Sciopero di 24 ore della polizia municipale di Firenze: "A 56 anni ancora nei servizi notturni"

La polizia municipale di Firenze

Lo sciopero di 48 ore proclamato dei lavoratori della Polizia Municipale di Firenze non è piaciuto alla nostra amministrazione comunale, tanto che con una nota inviata a Prefettura e Commissione di garanzia sugli scioperi, veniva segnalato che lo sciopero indetto per il prossimo 17 e 18 dicembre rientrava in una nuova vertenza sindacale come se la precedente vertenza fosse stata risolta. E poiché la nuova normativa sul diritto allo sciopero vuole che la prima azione di lotta per una nuova vertenza non possa essere maggiore di una giornata di 24 ore di sciopero siamo stati invitati dal garante a modificare i termini dello sciopero.

Tutto falso!! La vertenza iniziata il 4 di Maggio con l’assemblea dei lavoratori tenutasi in Santa Apollonia, proseguita con un tentativo di conciliazione avvenuto in Prefettura il 10 dello stesso mese non si è mai conclusa, in quanto la loro proposta è stata rigettata a piene mani dall’assemblea dei lavoratori del 7 di Ottobre… e questo i nostri datori di lavoro lo sanno benissimo in quanto attori principali nella vicenda.

Ad ogni modo dopo aver subito due differimenti di sciopero ed aver subito la nuova, inutile e disonorante riorganizzazione del corpo, abbiamo deciso, seppur con l’amaro in bocca, di procedere con uno sciopero di 24 ore per la sola giornata di sabato 17 dicembre, al solo fine di tutelare i nostri diritti. Una decisione che dimostra un grande senso di responsabilità dei lavoratori rispetto a un'amministrazione sorda alle esigenze della Polizia Municipale.
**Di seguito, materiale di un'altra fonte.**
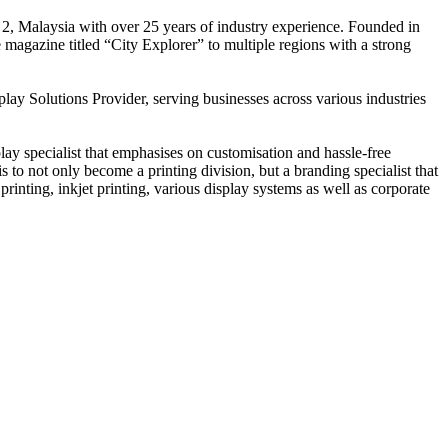
 2, Malaysia with over 25 years of industry experience. Founded in
e magazine titled “City Explorer” to multiple regions with a strong
play Solutions Provider, serving businesses across various industries
ay specialist that emphasises on customisation and hassle-free
is to not only become a printing division, but a branding specialist that
printing, inkjet printing, various display systems as well as corporate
Motivo del contendere? Una sola cosa che lamentiamo da diversi mesi ormai: la privazione della dignità degli uomini e delle donne che prestano servizio nel Corpo della Polizia Municipale di Firenze. I lavoratori hanno deciso di non barattare i soldi offerti con i diritti elementari di tutela i lavoratori che si trovano a 56 anni di età a prestare i servizi notturni con tutti i disagi che comporta, oltre alla tutela di quel gruppo di lavoratori in situazioni di criticità che avevano la garanzia di gestire i propri disagi familiari con gli orari 18/24 contingentati e che ora si trovano a gestire difficoltà maggiori. Infine i cosiddetti "inidonei" ai servizi esterni che se diventano tali senza aver maturato il coefficiente di 58 anni di età + 25 anni di servizio potrebbero essere dirottati coattivamente su altre direzioni, trattati con un paio di scarpe logore!!

Avevamo chiesto all’amministrazione di stoppare questa mattanza, ma la sordità e l’arroganza con cui hanno proceduto unilateralmente ci hanno portati a continuare nella lotta proclamando uno sciopero per l’intera giornata di sabato 17 Dicembre.

Nardella: "Lo revochino,è un torto a fiorentini"

Con lo sciopero dei vigili urbani di Firenze per il 17 dicembre "gli agenti non fanno un torto al sindaco: lo fanno ai fiorentini, e mi auguro che ci ripensino, anche perchè hanno gia' fatto la bellezza di sei scioperi. Nel giorno clou dello shopping natalizio questo creerebbe molti disagi soprattutto al traffico". Lo ha detto il sindaco Dario Nardella oggi parlando con i giornalisti in Palazzo Vecchio.

"Se poi consideriamo che siamo ormai quasi al limite con lo sforamento delle Pm10 la faccenda diventa ancora piu' problematica", ha aggiunto. Quanto alle accuse dei sindacati, secondo i quali il piano di riorganizzazione del corpo è stato imposto dall'amministrazione, Nardella ha detto che "le leggi non obbligano ad accordi sindacali sulle riorganizzazioni interne, ma nonostante questo noi abbiamo in ogni momento cercato un accordo. I vertici sindacali lo hanno pure portato in assemblea, poi però è stato bocciato. Io penso che i vigili se sono in buone condizioni di salute sia giusto che facciano il loro lavoro, anche in strada. Lo chiedono i cittadini e non penso di far torti a nessuno cercando di fare in modo che ci siano più agenti in strada", ha concluso.